**What the exercise asks**
Collect the lines of the entries where "frame" shows up.

(Web page revision data)

BEGIN

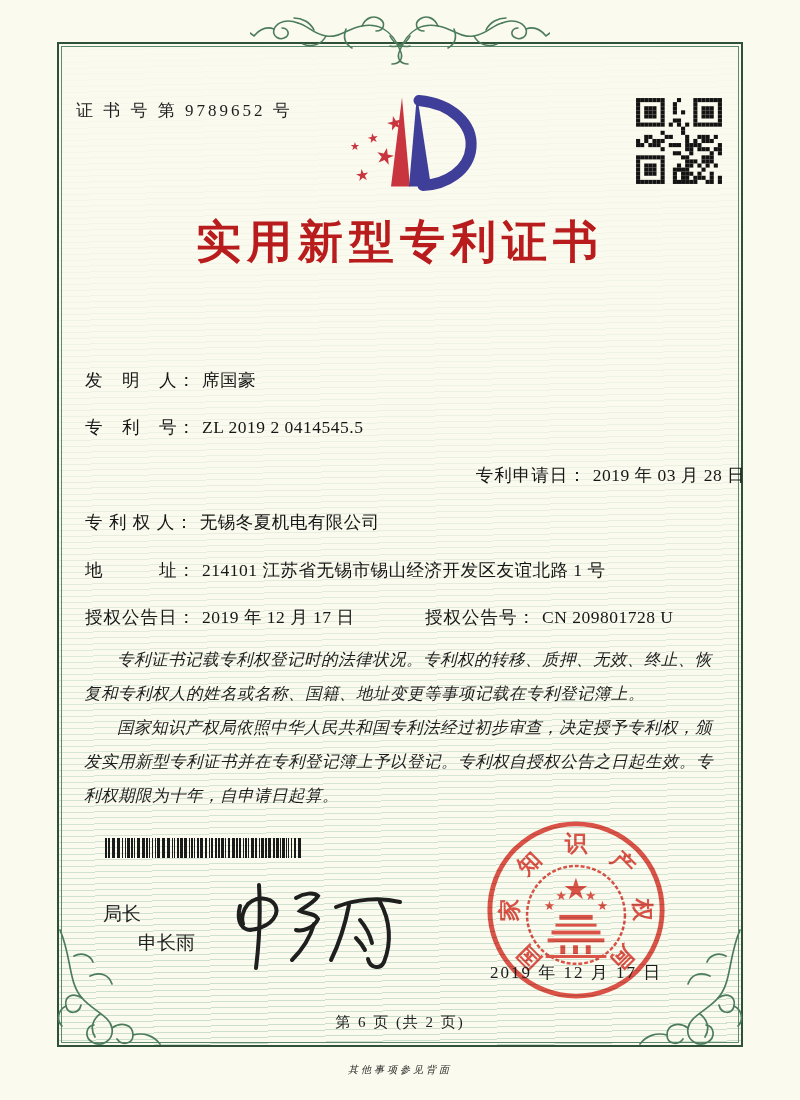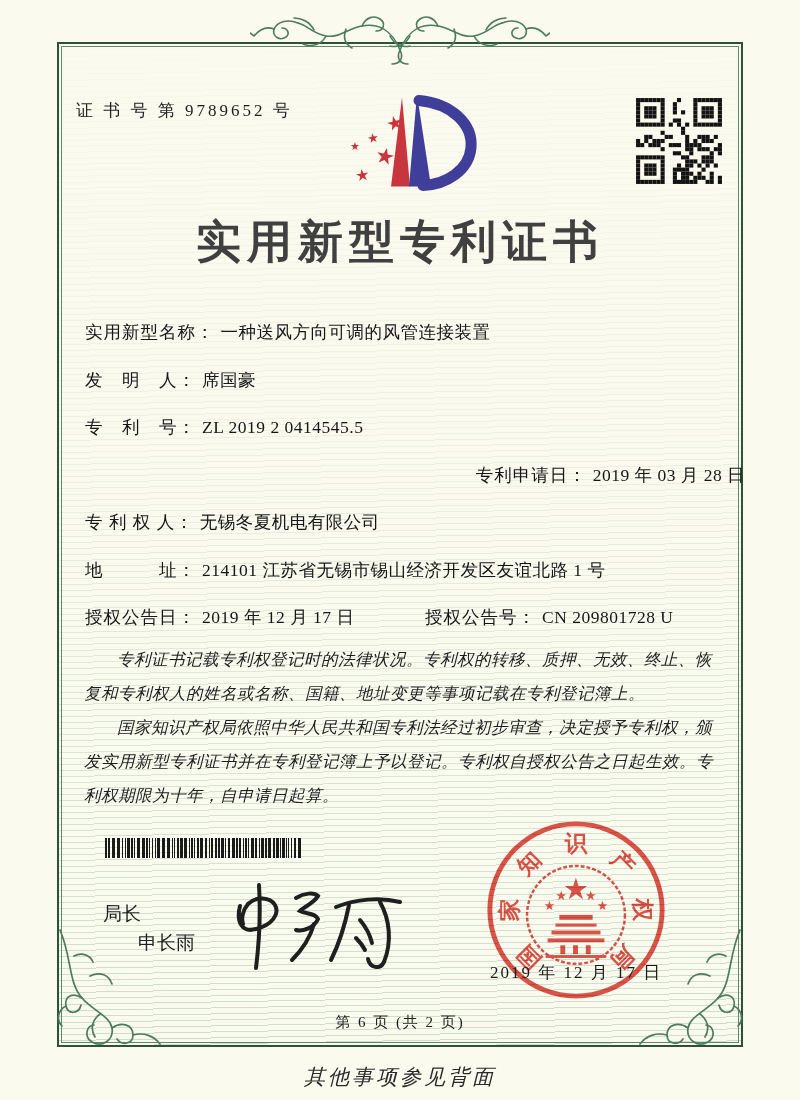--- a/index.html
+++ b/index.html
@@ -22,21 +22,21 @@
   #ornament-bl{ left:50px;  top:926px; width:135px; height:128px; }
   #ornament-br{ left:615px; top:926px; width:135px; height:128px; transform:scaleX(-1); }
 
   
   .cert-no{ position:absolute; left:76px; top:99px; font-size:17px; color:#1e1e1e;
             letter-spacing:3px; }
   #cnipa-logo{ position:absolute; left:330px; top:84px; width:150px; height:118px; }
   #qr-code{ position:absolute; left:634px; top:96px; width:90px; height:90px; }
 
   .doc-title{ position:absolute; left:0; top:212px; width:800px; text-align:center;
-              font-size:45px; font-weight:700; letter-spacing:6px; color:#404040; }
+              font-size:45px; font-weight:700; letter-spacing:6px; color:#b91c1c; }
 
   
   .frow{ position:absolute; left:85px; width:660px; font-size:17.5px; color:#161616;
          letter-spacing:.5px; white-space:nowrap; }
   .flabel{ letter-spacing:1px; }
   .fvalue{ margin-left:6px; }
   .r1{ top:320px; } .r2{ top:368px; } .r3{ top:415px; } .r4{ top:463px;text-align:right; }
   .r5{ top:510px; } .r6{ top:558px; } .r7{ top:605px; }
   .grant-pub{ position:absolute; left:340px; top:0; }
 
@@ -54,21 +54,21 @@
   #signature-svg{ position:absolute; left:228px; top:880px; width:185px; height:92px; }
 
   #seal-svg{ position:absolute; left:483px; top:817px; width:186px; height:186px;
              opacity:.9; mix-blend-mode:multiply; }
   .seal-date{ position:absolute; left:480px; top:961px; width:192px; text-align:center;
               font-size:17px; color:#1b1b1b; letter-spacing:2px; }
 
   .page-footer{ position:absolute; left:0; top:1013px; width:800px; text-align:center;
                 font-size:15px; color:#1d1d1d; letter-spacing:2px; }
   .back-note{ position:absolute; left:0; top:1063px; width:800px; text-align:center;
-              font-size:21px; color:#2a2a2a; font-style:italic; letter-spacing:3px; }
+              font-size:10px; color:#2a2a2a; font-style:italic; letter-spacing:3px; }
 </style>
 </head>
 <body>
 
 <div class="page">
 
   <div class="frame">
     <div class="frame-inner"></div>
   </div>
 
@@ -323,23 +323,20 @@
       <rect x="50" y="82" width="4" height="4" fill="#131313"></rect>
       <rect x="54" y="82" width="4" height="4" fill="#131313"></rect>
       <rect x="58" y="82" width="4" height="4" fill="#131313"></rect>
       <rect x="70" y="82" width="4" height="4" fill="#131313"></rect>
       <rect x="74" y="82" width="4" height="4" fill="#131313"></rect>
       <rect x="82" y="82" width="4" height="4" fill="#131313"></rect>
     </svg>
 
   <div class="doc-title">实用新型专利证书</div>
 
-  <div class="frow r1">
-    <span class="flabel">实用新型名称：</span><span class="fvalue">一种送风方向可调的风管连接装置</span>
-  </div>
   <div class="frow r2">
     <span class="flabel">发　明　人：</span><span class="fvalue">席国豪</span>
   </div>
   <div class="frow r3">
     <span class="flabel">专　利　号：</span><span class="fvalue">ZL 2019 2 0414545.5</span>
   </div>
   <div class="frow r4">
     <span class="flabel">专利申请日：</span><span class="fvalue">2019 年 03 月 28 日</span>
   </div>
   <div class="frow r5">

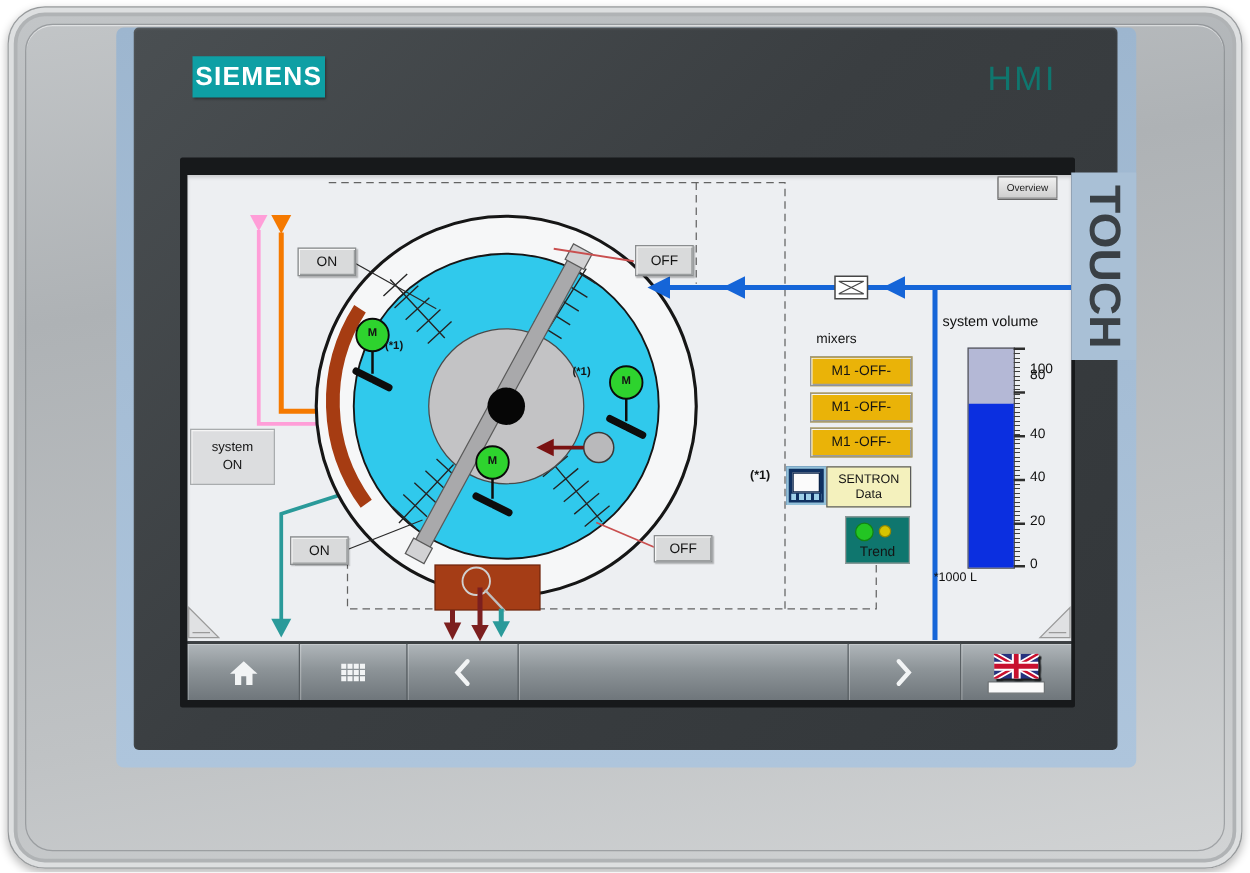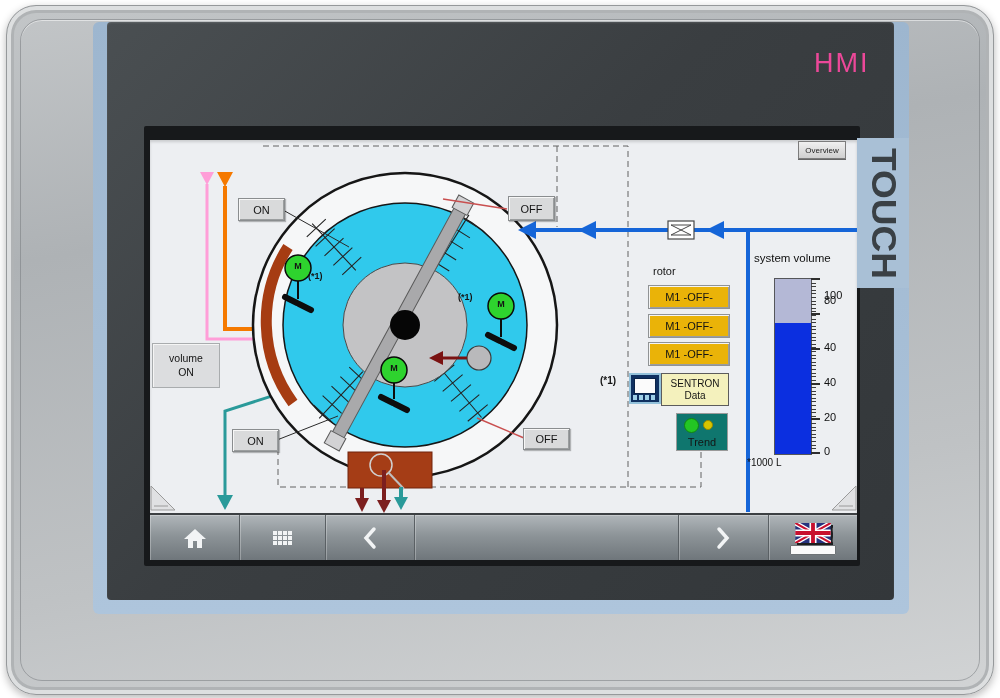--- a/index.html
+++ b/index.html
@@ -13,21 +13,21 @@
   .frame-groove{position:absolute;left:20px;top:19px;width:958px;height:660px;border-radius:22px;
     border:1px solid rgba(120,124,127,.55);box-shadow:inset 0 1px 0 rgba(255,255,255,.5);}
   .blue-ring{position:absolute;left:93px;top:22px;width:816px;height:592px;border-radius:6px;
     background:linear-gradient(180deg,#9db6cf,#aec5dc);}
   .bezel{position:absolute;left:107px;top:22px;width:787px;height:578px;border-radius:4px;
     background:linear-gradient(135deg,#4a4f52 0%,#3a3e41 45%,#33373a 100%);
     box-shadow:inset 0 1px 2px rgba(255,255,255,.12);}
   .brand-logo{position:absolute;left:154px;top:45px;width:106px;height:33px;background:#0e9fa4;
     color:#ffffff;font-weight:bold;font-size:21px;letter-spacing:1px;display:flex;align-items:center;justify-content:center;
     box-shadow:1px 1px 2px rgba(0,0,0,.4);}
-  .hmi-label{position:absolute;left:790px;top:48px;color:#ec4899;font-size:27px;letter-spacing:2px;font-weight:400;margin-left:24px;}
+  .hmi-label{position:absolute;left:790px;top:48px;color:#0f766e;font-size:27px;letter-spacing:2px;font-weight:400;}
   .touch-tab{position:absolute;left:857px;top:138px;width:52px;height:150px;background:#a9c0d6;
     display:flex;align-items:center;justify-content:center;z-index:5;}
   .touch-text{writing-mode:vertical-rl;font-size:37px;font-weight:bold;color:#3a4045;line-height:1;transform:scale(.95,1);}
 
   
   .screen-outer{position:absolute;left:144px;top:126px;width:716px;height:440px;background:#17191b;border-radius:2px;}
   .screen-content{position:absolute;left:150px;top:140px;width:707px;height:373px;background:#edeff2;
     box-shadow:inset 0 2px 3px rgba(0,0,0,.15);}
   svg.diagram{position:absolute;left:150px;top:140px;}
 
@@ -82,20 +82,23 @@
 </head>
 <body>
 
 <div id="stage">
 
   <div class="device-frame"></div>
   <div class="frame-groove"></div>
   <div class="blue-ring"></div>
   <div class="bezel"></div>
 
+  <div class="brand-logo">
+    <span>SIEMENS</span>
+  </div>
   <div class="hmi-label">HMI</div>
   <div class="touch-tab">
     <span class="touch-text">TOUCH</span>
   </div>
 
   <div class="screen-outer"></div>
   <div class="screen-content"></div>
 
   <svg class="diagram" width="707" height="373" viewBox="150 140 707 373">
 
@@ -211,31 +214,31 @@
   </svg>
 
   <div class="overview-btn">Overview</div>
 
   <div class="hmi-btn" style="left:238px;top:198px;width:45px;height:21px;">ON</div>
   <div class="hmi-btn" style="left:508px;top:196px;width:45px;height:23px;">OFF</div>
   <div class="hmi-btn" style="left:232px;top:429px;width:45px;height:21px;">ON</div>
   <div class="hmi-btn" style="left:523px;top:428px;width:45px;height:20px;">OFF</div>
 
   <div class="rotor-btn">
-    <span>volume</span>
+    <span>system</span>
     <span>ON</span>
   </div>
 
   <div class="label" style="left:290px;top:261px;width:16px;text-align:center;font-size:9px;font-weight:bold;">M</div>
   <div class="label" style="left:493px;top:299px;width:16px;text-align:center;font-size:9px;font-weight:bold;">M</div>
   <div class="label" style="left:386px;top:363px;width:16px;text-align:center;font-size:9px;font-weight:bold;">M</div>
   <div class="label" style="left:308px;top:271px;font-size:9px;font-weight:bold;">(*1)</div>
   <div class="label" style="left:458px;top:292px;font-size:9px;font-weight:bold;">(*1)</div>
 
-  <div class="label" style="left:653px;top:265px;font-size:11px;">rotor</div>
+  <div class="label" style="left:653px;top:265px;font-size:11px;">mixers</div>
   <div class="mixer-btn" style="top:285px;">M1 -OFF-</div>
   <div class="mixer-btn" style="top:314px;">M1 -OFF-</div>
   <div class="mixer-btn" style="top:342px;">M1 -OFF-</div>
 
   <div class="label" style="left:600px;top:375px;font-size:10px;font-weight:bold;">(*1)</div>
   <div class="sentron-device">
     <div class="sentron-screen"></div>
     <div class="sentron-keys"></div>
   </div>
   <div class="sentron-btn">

END

**Answer box**
   <div class="frame">
     <div class="frame-inner"></div>
   .frame-groove{position:absolute;left:20px;top:19px;width:958px;height:660px;border-radius:22px;
   <div class="device-frame"></div>
   <div class="frame-groove"></div>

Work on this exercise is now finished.